- Task brief:
Return every line of the records below unchanged, keeping each one in its original order.

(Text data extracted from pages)
○ ○ ○ ○
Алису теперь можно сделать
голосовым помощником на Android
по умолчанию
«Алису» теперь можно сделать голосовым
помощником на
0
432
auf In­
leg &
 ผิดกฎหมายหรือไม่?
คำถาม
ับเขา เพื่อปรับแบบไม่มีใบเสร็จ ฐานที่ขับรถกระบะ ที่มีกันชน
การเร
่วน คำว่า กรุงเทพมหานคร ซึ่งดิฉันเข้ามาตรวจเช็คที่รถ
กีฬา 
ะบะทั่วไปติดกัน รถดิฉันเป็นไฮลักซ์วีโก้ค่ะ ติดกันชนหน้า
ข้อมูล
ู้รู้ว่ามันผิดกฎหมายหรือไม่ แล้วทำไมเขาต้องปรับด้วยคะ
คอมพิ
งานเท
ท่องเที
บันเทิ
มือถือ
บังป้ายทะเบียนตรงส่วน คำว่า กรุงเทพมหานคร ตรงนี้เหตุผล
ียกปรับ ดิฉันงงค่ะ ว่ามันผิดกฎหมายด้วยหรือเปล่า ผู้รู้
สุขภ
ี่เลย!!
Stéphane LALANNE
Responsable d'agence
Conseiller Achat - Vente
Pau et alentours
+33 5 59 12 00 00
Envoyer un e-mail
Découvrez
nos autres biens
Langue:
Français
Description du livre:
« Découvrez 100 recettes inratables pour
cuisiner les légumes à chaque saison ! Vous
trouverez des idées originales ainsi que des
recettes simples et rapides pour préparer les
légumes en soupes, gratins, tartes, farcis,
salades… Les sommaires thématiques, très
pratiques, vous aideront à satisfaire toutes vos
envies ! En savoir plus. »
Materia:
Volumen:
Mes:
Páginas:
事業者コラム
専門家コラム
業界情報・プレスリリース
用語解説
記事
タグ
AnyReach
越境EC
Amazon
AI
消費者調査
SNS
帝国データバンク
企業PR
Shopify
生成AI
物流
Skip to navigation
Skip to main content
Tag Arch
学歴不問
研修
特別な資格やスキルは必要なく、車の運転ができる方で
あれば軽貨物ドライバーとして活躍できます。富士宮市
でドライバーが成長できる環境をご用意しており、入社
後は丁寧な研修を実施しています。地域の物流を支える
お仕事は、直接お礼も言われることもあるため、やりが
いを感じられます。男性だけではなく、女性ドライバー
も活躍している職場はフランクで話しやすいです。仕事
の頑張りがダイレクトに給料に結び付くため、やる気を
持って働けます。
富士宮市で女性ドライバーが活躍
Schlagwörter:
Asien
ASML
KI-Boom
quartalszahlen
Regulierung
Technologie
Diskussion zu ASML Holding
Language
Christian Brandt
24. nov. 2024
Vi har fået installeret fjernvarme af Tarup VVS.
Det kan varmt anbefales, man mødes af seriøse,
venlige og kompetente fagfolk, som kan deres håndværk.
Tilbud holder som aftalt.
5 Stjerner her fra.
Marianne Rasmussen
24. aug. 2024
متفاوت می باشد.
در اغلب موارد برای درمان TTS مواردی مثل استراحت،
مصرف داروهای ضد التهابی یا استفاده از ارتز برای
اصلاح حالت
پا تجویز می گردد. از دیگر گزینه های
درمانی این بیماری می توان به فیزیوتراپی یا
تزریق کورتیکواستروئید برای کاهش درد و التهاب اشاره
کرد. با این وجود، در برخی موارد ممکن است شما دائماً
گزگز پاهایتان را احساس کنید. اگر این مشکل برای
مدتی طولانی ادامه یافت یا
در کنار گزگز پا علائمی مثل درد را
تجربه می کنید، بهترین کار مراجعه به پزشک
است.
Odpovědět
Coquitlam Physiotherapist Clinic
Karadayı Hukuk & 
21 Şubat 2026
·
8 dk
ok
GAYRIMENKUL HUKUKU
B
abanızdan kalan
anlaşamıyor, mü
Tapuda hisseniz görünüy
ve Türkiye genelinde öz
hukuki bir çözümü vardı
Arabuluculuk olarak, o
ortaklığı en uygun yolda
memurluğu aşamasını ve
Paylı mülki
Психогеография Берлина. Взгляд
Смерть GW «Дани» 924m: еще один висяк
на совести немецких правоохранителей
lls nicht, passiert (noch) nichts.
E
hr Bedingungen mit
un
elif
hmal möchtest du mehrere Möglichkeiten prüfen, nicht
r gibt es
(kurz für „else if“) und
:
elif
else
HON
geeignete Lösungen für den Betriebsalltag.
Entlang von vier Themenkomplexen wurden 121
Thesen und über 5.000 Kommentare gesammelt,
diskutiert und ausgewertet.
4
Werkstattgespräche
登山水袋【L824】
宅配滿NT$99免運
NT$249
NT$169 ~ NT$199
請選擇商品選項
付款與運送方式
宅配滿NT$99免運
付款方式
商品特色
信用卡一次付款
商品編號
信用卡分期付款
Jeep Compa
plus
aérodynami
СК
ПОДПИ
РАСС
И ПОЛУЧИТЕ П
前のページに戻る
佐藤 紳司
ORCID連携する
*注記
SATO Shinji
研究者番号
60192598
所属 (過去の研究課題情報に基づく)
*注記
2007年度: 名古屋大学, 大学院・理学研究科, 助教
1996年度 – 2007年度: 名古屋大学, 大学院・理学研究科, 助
○ ○ ○ ○
- Exercise result:
Алису теперь можно сделать
голосовым помощником на Android
по умолчанию
«Алису» теперь можно сделать голосовым
помощником на
0
432
auf In­
leg &
 ผิดกฎหมายหรือไม่?
คำถาม
ับเขา เพื่อปรับแบบไม่มีใบเสร็จ ฐานที่ขับรถกระบะ ที่มีกันชน
การเร
่วน คำว่า กรุงเทพมหานคร ซึ่งดิฉันเข้ามาตรวจเช็คที่รถ
กีฬา 
ะบะทั่วไปติดกัน รถดิฉันเป็นไฮลักซ์วีโก้ค่ะ ติดกันชนหน้า
ข้อมูล
ู้รู้ว่ามันผิดกฎหมายหรือไม่ แล้วทำไมเขาต้องปรับด้วยคะ
คอมพิ
งานเท
ท่องเที
บันเทิ
มือถือ
บังป้ายทะเบียนตรงส่วน คำว่า กรุงเทพมหานคร ตรงนี้เหตุผล
ียกปรับ ดิฉันงงค่ะ ว่ามันผิดกฎหมายด้วยหรือเปล่า ผู้รู้
สุขภ
ี่เลย!!
Stéphane LALANNE
Responsable d'agence
Conseiller Achat - Vente
Pau et alentours
+33 5 59 12 00 00
Envoyer un e-mail
Découvrez
nos autres biens
Langue:
Français
Description du livre:
« Découvrez 100 recettes inratables pour
cuisiner les légumes à chaque saison ! Vous
trouverez des idées originales ainsi que des
recettes simples et rapides pour préparer les
légumes en soupes, gratins, tartes, farcis,
salades… Les sommaires thématiques, très
pratiques, vous aideront à satisfaire toutes vos
envies ! En savoir plus. »
Materia:
Volumen:
Mes:
Páginas:
事業者コラム
専門家コラム
業界情報・プレスリリース
用語解説
記事
タグ
AnyReach
越境EC
Amazon
AI
消費者調査
SNS
帝国データバンク
企業PR
Shopify
生成AI
物流
Skip to navigation
Skip to main content
Tag Arch
学歴不問
研修
特別な資格やスキルは必要なく、車の運転ができる方で
あれば軽貨物ドライバーとして活躍できます。富士宮市
でドライバーが成長できる環境をご用意しており、入社
後は丁寧な研修を実施しています。地域の物流を支える
お仕事は、直接お礼も言われることもあるため、やりが
いを感じられます。男性だけではなく、女性ドライバー
も活躍している職場はフランクで話しやすいです。仕事
の頑張りがダイレクトに給料に結び付くため、やる気を
持って働けます。
富士宮市で女性ドライバーが活躍
Schlagwörter:
Asien
ASML
KI-Boom
quartalszahlen
Regulierung
Technologie
Diskussion zu ASML Holding
Language
Christian Brandt
24. nov. 2024
Vi har fået installeret fjernvarme af Tarup VVS.
Det kan varmt anbefales, man mødes af seriøse,
venlige og kompetente fagfolk, som kan deres håndværk.
Tilbud holder som aftalt.
5 Stjerner her fra.
Marianne Rasmussen
24. aug. 2024
متفاوت می باشد.
در اغلب موارد برای درمان TTS مواردی مثل استراحت،
مصرف داروهای ضد التهابی یا استفاده از ارتز برای
اصلاح حالت
پا تجویز می گردد. از دیگر گزینه های
درمانی این بیماری می توان به فیزیوتراپی یا
تزریق کورتیکواستروئید برای کاهش درد و التهاب اشاره
کرد. با این وجود، در برخی موارد ممکن است شما دائماً
گزگز پاهایتان را احساس کنید. اگر این مشکل برای
مدتی طولانی ادامه یافت یا
در کنار گزگز پا علائمی مثل درد را
تجربه می کنید، بهترین کار مراجعه به پزشک
است.
Odpovědět
Coquitlam Physiotherapist Clinic
Karadayı Hukuk & 
21 Şubat 2026
·
8 dk
ok
GAYRIMENKUL HUKUKU
B
abanızdan kalan
anlaşamıyor, mü
Tapuda hisseniz görünüy
ve Türkiye genelinde öz
hukuki bir çözümü vardı
Arabuluculuk olarak, o
ortaklığı en uygun yolda
memurluğu aşamasını ve
Paylı mülki
Психогеография Берлина. Взгляд
Смерть GW «Дани» 924m: еще один висяк
на совести немецких правоохранителей
lls nicht, passiert (noch) nichts.
E
hr Bedingungen mit
un
elif
hmal möchtest du mehrere Möglichkeiten prüfen, nicht
r gibt es
(kurz für „else if“) und
:
elif
else
HON
geeignete Lösungen für den Betriebsalltag.
Entlang von vier Themenkomplexen wurden 121
Thesen und über 5.000 Kommentare gesammelt,
diskutiert und ausgewertet.
4
Werkstattgespräche
登山水袋【L824】
宅配滿NT$99免運
NT$249
NT$169 ~ NT$199
請選擇商品選項
付款與運送方式
宅配滿NT$99免運
付款方式
商品特色
信用卡一次付款
商品編號
信用卡分期付款
Jeep Compa
plus
aérodynami
СК
ПОДПИ
РАСС
И ПОЛУЧИТЕ П
前のページに戻る
佐藤 紳司
ORCID連携する
*注記
SATO Shinji
研究者番号
60192598
所属 (過去の研究課題情報に基づく)
*注記
2007年度: 名古屋大学, 大学院・理学研究科, 助教
1996年度 – 2007年度: 名古屋大学, 大学院・理学研究科, 助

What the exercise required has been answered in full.